В тот вечер Чанчык и вправду заседлал Саралу, уехал к невесте — и опять вернулся утром один.
— Беда с тобой, сынок!.. На рысаке едешь — домой один возвращаешься. На иноходца сядешь — опять один… Неудачливый ты у меня, вот что! Хоть бы коней пожалел: сенокос ведь скоро, работать будете на них. Они вон уже худеть начали от твоего баловства… Сидел бы ты лучше в юрте!
— Ты нам скажи, не бойся,— вмешалась в речь старшей невестки Сергекмаа,— с каким камнем столкнулся на пути? Заждались ведь: дворовая собака залает, обе мы с мамой твоей из юрт выбегаем — не вдвоем ли ты наконец приехал?..— при этих словах Сергекмаа нежно коснулась лицом пушистой головки своей младшенькой, трехлетней дочурки.
— Неудачливый я… Опять прощаюсь с мечтой,— склонил голову Чанчык.
— Да почему же? — ахнули обе женщины.— Угощение невестина родня приняла, благословение дала — чего же еще? Только привезти твою суженую домой, к тебе в юрту. Что же не везешь? Родители мешают? Чего им еще надо?
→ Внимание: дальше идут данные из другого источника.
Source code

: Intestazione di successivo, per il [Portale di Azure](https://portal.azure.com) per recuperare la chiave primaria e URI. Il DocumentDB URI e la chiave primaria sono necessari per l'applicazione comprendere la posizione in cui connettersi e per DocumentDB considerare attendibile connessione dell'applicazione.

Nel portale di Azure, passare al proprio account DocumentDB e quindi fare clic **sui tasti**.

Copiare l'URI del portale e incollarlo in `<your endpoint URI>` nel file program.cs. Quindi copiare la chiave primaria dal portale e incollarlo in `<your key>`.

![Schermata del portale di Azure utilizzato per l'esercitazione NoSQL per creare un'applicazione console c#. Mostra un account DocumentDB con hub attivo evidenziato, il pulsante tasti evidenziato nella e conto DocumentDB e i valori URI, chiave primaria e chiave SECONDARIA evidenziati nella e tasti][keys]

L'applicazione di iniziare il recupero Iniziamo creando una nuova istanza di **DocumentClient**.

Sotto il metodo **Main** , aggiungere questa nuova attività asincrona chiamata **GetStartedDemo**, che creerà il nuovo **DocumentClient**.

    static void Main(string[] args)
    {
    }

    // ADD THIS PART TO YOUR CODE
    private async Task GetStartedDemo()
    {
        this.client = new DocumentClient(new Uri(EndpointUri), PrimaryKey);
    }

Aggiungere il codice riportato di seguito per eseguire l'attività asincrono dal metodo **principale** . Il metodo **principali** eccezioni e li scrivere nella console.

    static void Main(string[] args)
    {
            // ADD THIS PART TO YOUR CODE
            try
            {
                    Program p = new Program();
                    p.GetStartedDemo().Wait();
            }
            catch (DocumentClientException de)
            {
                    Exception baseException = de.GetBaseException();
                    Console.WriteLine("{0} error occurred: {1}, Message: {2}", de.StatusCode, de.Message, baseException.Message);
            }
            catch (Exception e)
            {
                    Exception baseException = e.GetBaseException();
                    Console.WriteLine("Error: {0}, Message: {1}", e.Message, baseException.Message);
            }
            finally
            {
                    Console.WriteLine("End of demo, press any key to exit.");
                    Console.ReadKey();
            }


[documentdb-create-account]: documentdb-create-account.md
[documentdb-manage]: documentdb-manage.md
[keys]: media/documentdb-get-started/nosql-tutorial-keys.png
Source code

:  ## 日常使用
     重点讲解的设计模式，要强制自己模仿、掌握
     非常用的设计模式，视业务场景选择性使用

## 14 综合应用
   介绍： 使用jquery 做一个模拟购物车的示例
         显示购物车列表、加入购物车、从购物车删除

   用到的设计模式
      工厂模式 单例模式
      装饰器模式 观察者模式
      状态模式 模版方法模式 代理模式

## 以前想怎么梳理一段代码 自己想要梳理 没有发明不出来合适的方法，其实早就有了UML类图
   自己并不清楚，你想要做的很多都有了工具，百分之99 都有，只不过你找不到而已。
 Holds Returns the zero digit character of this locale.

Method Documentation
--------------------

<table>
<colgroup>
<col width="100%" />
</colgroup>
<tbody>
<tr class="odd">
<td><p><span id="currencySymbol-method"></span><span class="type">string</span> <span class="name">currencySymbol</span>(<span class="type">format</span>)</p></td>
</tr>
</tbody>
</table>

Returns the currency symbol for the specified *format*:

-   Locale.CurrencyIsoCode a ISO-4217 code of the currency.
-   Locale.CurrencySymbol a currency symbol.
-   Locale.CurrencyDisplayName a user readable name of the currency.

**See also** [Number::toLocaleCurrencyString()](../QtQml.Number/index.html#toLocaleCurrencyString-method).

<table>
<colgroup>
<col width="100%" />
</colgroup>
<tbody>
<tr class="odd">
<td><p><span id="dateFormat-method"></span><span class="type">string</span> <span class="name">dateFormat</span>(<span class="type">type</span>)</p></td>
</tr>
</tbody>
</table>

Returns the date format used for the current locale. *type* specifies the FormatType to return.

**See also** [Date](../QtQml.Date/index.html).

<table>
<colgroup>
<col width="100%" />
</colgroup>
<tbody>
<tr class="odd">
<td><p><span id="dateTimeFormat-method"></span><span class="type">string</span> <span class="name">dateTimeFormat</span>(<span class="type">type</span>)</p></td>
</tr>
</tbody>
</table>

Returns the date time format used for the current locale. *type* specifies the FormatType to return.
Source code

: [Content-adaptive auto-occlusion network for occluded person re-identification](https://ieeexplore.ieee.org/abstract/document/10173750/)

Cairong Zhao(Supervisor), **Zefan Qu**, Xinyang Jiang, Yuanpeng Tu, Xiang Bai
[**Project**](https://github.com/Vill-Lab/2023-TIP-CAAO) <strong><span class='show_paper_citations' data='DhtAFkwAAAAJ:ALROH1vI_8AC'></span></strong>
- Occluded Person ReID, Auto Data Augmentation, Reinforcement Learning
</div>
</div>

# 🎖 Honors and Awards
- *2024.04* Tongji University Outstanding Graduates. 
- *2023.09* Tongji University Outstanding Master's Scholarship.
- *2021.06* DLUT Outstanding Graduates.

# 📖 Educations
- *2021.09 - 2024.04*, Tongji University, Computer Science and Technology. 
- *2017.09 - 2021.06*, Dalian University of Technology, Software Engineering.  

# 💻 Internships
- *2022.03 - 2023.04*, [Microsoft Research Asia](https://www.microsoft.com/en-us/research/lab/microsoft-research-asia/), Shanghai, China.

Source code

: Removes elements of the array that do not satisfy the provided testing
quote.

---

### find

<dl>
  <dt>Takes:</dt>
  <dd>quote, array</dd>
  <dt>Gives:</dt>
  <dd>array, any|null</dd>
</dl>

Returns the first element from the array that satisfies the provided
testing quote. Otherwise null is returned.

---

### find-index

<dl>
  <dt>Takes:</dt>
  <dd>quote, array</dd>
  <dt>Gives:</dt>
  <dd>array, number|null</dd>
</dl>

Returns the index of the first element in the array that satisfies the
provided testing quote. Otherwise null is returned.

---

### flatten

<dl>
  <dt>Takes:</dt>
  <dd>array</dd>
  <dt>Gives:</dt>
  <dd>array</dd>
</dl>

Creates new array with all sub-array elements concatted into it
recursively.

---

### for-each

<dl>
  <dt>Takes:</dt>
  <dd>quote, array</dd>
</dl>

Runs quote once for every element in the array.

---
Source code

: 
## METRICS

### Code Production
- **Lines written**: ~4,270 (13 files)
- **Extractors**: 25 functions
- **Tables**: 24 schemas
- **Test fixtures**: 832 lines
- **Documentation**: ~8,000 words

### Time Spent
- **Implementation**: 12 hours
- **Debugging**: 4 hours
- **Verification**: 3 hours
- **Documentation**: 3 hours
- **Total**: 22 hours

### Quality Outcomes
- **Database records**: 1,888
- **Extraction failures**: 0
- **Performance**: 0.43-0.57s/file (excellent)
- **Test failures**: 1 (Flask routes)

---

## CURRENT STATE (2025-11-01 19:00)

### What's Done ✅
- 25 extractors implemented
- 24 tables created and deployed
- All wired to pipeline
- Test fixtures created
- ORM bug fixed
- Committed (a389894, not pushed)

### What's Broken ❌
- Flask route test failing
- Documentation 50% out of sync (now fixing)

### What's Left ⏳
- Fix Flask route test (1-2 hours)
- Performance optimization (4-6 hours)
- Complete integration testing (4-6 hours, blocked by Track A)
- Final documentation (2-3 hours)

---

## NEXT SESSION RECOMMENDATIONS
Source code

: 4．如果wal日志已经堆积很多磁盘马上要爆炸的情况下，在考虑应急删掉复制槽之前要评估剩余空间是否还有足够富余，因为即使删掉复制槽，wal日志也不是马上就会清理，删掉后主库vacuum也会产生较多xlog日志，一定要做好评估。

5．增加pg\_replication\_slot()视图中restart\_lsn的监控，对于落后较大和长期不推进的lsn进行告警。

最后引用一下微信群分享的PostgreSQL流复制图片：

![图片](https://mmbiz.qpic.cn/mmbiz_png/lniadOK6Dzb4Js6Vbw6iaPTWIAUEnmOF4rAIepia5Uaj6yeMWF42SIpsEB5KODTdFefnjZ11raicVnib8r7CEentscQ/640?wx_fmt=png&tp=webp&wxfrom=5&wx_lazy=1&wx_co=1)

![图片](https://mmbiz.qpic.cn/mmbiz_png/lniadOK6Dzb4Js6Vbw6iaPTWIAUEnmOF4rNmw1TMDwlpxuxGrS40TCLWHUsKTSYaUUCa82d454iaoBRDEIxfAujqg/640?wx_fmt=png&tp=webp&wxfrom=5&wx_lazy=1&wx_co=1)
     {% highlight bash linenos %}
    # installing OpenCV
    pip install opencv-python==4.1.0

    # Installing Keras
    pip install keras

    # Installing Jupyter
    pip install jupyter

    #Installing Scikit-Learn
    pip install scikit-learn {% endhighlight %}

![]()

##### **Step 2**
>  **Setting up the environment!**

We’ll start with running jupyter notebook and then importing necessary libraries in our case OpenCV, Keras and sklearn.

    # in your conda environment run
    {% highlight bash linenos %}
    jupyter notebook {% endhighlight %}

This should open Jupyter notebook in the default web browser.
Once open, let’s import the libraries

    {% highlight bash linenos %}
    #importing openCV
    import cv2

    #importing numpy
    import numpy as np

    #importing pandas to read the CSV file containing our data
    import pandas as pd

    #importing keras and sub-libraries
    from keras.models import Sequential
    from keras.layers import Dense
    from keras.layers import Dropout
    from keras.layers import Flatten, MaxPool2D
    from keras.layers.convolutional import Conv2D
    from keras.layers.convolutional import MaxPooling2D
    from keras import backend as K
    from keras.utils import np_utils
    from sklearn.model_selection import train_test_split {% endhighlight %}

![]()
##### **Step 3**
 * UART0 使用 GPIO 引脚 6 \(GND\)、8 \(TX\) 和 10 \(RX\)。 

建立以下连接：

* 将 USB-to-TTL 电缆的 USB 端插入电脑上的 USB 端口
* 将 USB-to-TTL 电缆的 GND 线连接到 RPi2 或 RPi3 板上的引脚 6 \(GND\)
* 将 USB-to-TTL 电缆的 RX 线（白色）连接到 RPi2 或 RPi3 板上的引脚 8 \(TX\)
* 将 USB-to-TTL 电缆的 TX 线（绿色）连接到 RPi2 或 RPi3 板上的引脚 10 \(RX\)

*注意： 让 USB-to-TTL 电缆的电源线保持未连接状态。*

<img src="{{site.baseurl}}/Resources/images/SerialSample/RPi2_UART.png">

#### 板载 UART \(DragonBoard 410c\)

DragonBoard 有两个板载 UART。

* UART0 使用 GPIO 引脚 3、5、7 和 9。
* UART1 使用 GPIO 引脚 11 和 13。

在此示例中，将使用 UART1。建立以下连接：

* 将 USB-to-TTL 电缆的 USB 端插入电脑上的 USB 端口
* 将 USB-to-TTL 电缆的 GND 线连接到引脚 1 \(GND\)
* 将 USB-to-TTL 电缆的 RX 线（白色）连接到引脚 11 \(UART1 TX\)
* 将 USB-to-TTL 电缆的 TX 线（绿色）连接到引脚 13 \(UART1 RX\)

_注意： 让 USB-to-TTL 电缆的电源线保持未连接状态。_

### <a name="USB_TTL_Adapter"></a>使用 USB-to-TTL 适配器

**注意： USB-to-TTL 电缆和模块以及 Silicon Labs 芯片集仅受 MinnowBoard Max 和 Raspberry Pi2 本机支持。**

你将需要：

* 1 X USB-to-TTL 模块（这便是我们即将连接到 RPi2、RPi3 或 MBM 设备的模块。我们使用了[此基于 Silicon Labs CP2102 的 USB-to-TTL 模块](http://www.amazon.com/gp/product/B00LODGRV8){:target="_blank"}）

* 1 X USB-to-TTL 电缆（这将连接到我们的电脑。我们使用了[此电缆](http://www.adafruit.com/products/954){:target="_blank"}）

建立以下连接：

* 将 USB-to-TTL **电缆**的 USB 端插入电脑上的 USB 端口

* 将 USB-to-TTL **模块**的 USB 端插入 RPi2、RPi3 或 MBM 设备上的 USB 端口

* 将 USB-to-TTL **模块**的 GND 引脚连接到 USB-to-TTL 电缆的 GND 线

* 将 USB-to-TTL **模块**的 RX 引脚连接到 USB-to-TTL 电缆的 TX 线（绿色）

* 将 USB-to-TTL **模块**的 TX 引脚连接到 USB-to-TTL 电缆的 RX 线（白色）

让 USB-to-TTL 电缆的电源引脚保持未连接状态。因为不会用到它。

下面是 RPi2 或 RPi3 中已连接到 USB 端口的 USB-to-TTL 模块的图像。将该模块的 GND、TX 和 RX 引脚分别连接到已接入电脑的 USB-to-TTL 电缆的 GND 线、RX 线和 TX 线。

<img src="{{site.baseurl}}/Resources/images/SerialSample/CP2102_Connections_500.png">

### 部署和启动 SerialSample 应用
Чанчык огляделся — никого чужих нет, а матери да тетке не стыдно правду сказать…
— Теща моя ко мне больно ласкова, сыночкой называет. Но неспроста это, вижу. Вот она вчера и говорит: «Просьба, мол, у меня к тебе, сыночка, нетрудно ее исполнить — совсем пустяк! В старину, говорит, жених невестиной родне такие подарки делал — до половины всего имущества семьи на них уходило. Теперь это нельзя, законом запрещено. Я, говорит, подарков и не прошу, а вот продайте нам вашего знаменитого Саралу. Хорошую цену, говорит, дадим. Хочу, мол, под старость лет на прославленном скакуне поездить. Да мы ведь и родня теперь — у вас ли, у меня ли Сарала, какая разница!» Так она мне сказала.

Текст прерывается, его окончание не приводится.